REQUIRED ACTION -
Transcribe the line that contains "(493, 505) none" and every line after it to the end of the records, exactly and nothing else. Skip the pictures.

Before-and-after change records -
····················

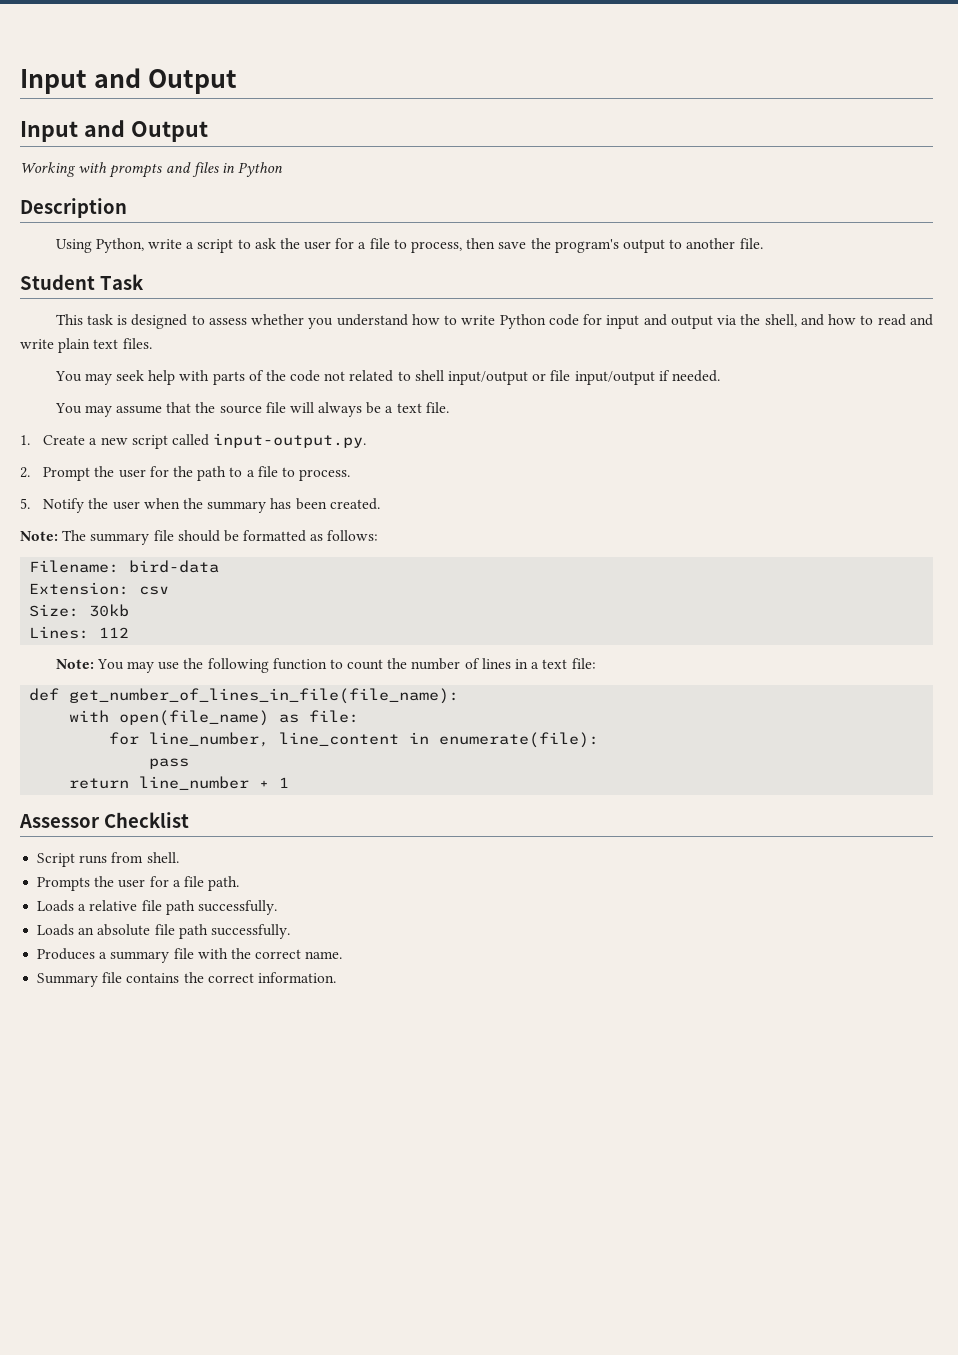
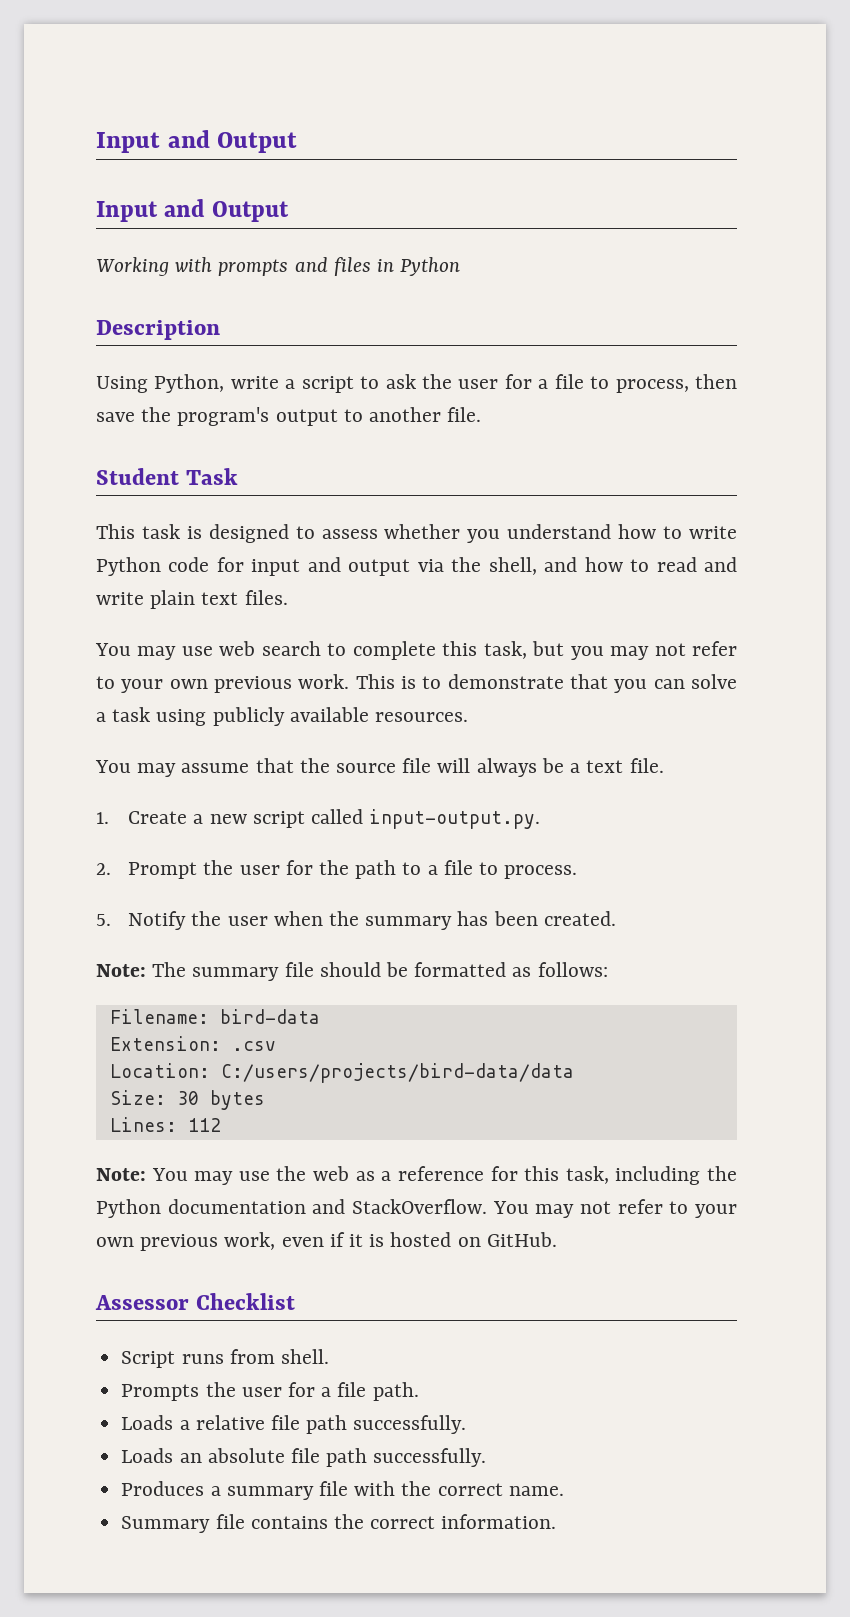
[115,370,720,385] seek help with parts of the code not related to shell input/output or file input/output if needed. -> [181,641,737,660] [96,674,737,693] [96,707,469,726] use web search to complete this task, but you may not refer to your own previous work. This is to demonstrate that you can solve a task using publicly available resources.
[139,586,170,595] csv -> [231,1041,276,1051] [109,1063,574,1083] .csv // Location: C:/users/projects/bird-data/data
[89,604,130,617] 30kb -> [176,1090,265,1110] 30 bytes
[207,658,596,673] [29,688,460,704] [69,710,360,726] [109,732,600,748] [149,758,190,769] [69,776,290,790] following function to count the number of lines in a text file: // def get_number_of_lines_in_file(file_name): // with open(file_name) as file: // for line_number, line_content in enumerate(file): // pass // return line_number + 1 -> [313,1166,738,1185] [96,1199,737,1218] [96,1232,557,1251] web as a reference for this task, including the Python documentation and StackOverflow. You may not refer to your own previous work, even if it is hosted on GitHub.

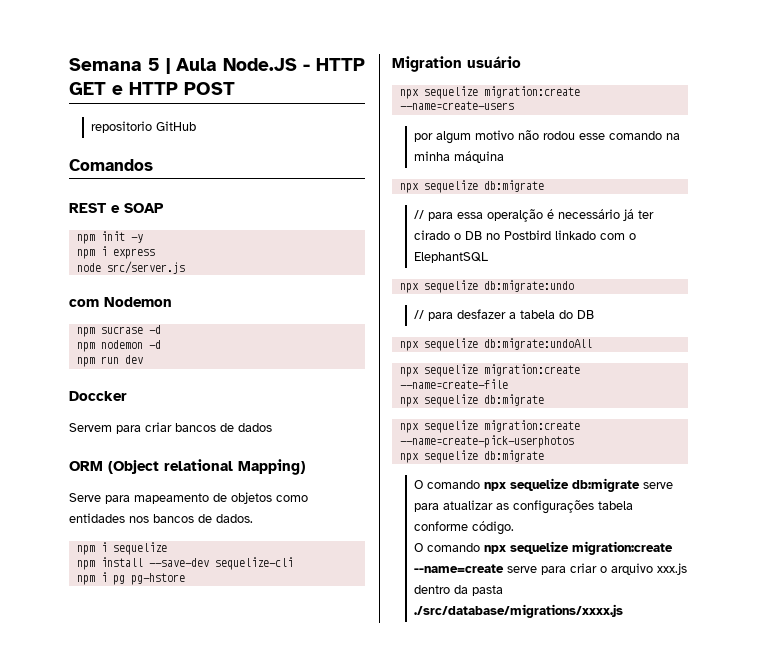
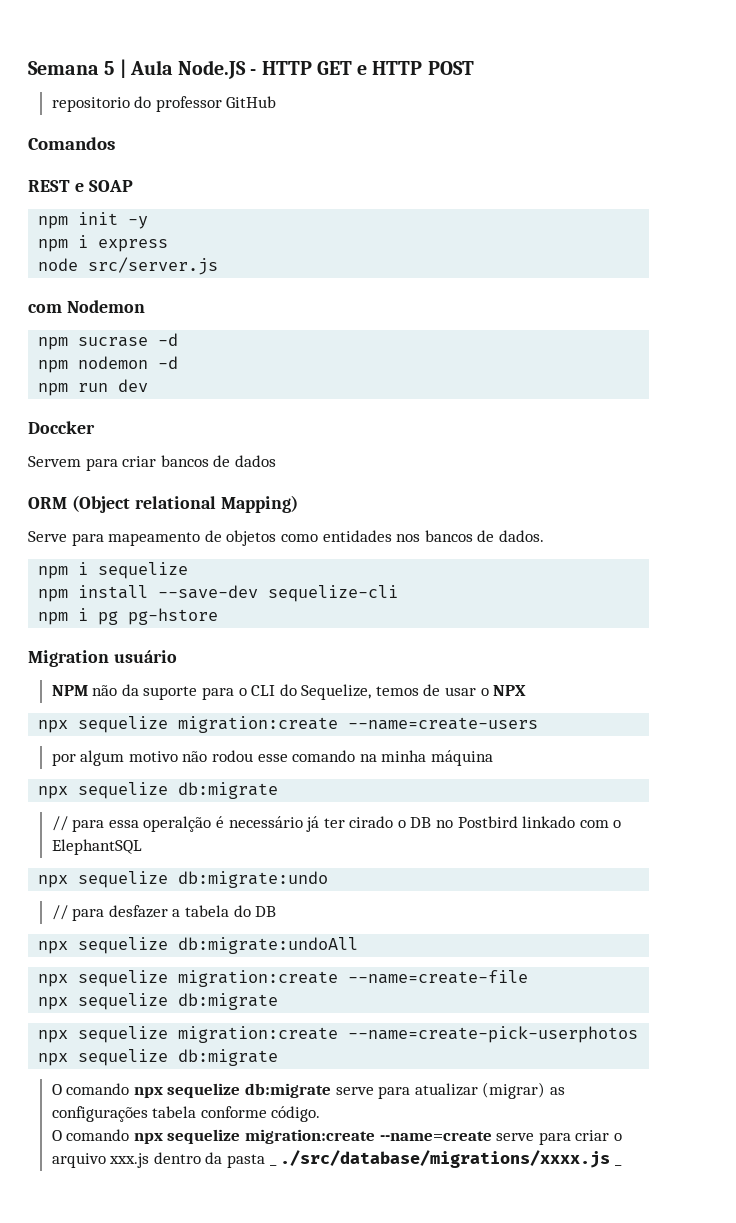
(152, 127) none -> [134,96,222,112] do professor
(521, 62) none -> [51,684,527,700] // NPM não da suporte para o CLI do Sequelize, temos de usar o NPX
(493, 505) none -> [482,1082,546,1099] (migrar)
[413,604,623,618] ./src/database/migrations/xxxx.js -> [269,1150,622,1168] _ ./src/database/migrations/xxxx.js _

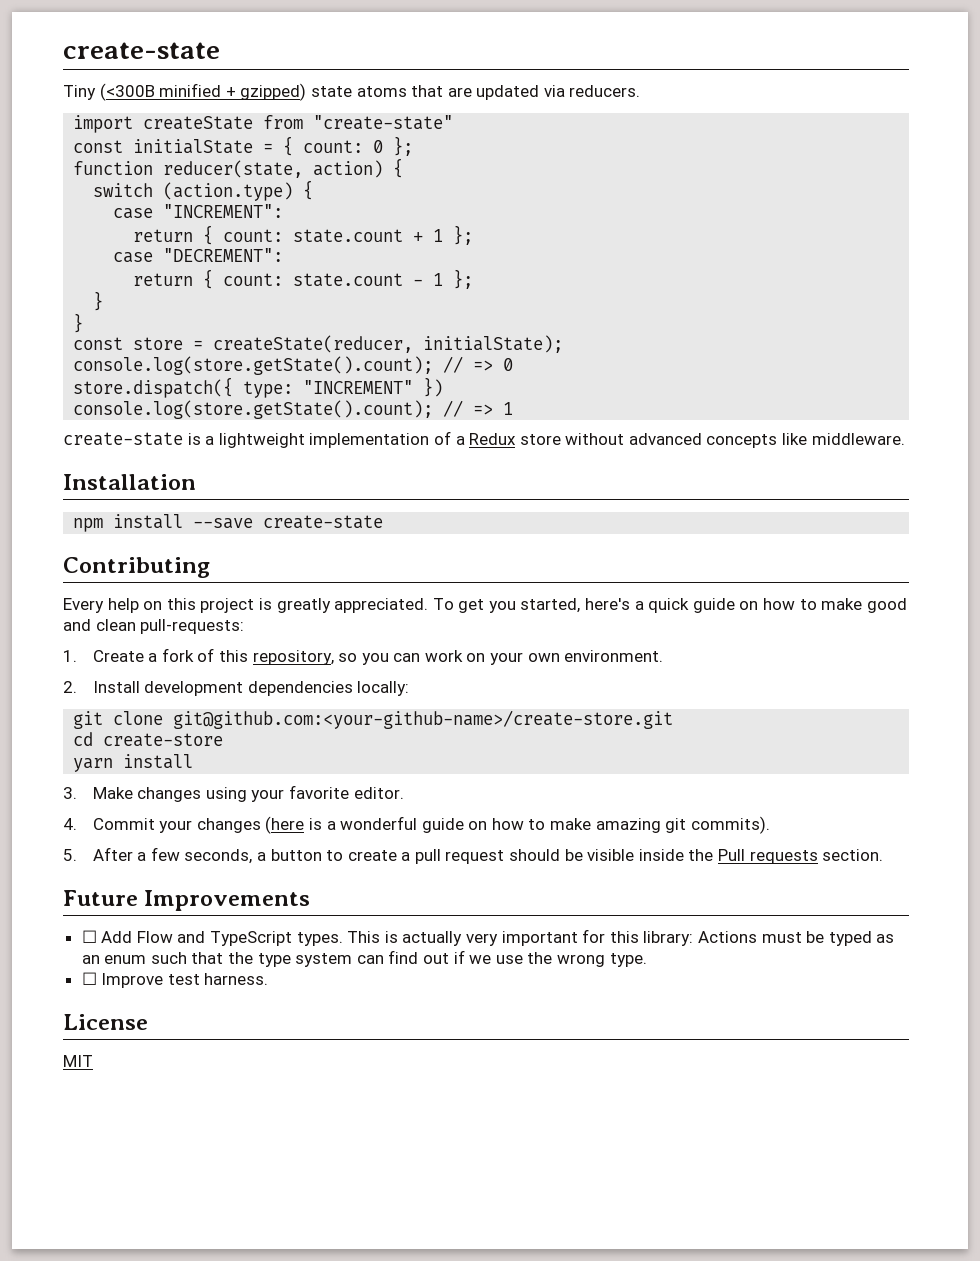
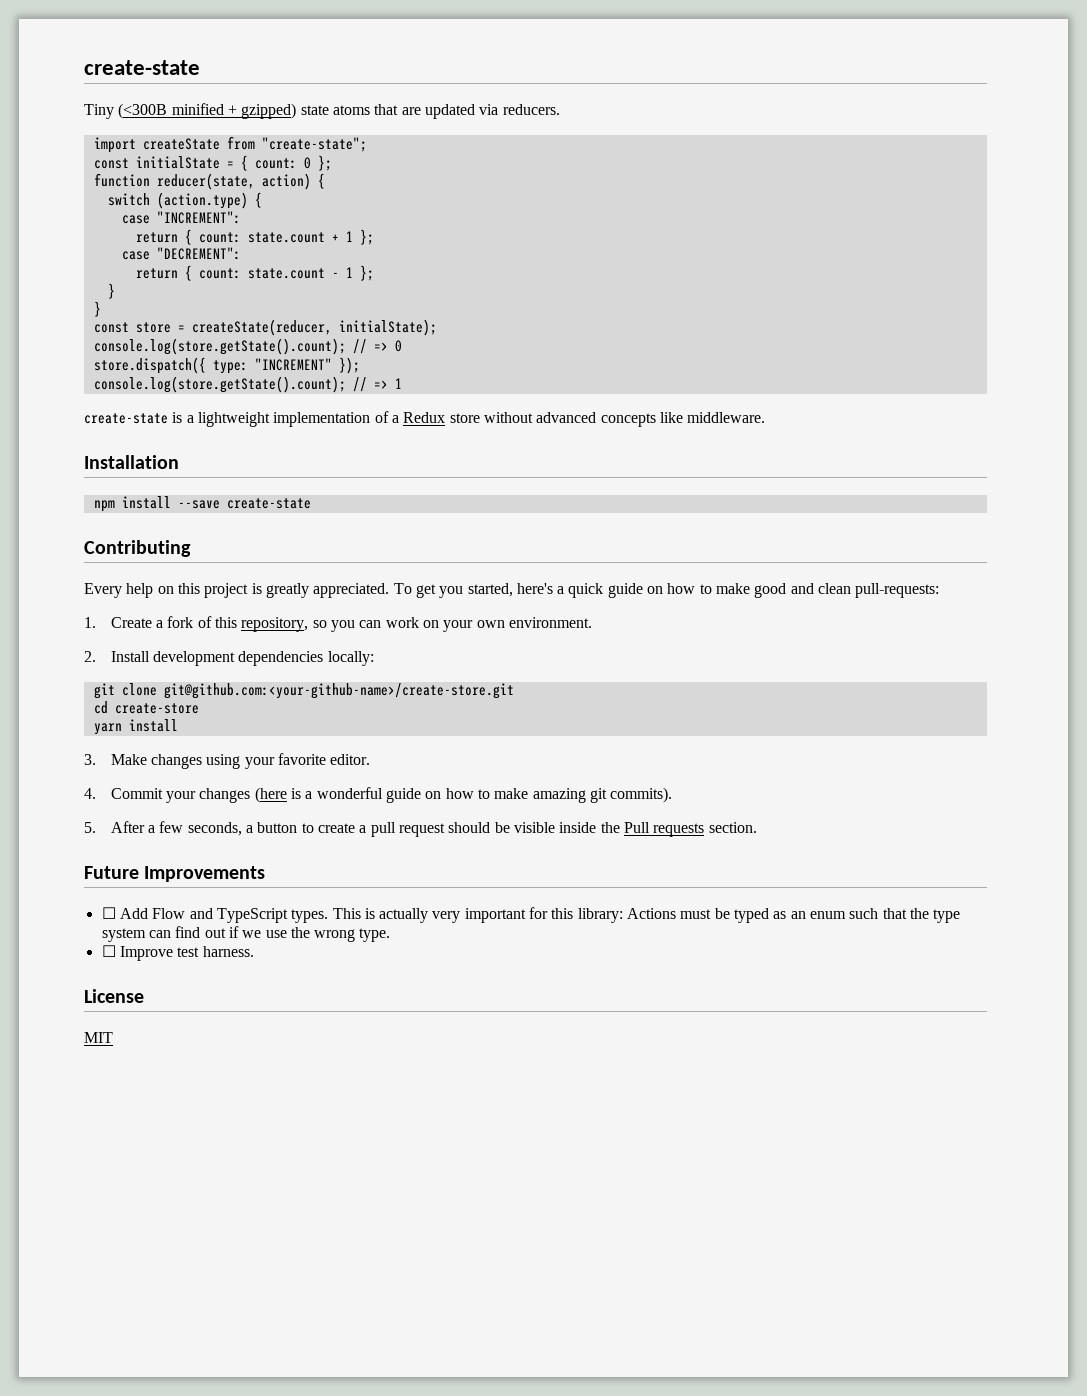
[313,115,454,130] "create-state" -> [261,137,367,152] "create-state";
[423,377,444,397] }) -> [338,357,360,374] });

····················

WRITTEN SOLUTION -
(493, 505) none -> [482,1082,546,1099] (migrar)
[413,604,623,618] ./src/database/migrations/xxxx.js -> [269,1150,622,1168] _ ./src/database/migrations/xxxx.js _

[313,115,454,130] "create-state" -> [261,137,367,152] "create-state";
[423,377,444,397] }) -> [338,357,360,374] });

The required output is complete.